=== EXERCISE REQUIREMENTS ===
Check every line of the data below for the word "elbow" and say how many have it, without further comment.

=== EXTRACTED RECORDS ===

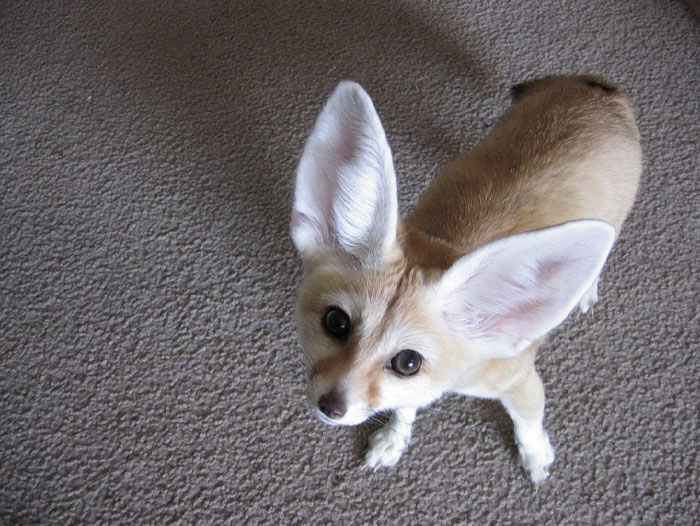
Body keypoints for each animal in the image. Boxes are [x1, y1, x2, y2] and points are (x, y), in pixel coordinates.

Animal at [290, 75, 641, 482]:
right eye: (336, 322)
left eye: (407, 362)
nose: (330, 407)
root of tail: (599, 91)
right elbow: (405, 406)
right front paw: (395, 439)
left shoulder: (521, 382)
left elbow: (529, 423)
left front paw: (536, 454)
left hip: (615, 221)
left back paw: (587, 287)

---

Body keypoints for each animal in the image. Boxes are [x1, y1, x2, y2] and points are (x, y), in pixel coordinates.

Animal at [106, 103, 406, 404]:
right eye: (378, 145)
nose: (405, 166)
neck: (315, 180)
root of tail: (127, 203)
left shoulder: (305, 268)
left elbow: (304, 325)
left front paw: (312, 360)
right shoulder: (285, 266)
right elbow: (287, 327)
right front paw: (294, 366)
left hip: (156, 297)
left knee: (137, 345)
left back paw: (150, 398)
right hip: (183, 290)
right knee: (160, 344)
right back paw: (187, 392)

==

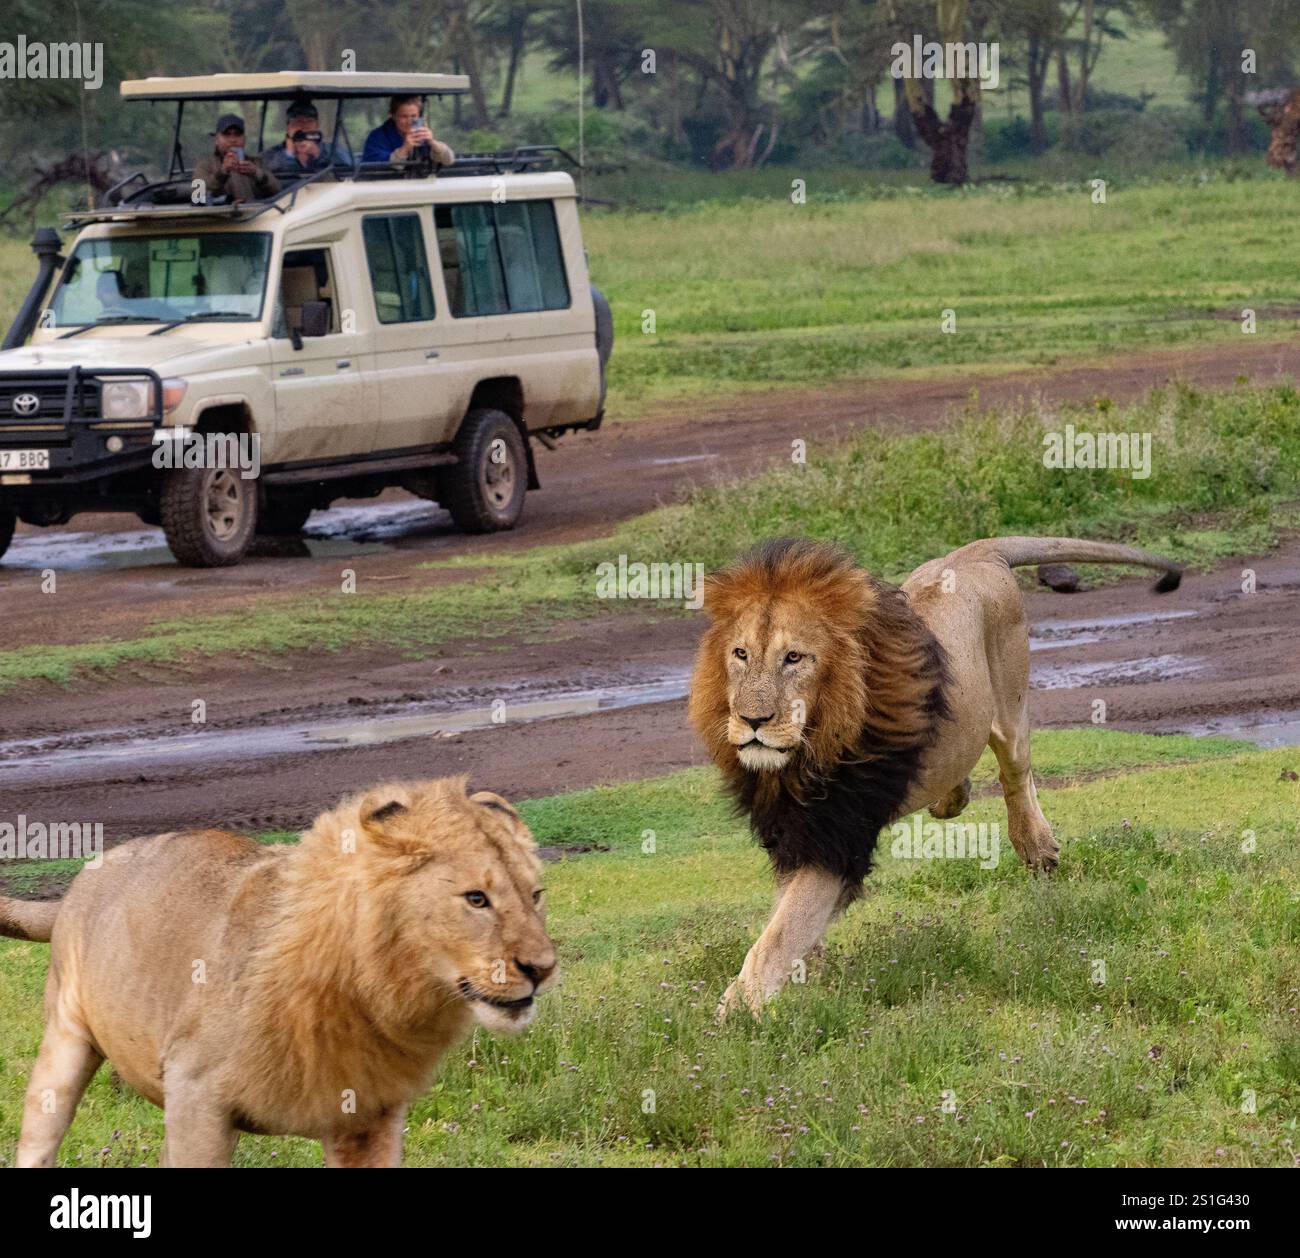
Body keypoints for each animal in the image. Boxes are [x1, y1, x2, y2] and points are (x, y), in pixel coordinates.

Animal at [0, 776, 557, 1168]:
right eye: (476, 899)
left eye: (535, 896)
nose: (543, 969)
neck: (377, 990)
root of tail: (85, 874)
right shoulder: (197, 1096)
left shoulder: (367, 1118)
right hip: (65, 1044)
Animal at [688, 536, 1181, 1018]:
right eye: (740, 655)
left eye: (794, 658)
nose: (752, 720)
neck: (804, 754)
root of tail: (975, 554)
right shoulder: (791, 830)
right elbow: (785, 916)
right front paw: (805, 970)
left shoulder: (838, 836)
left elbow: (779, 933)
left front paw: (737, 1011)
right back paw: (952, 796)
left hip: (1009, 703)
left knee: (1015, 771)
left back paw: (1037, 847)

=== COMPLETED EXERCISE ===
6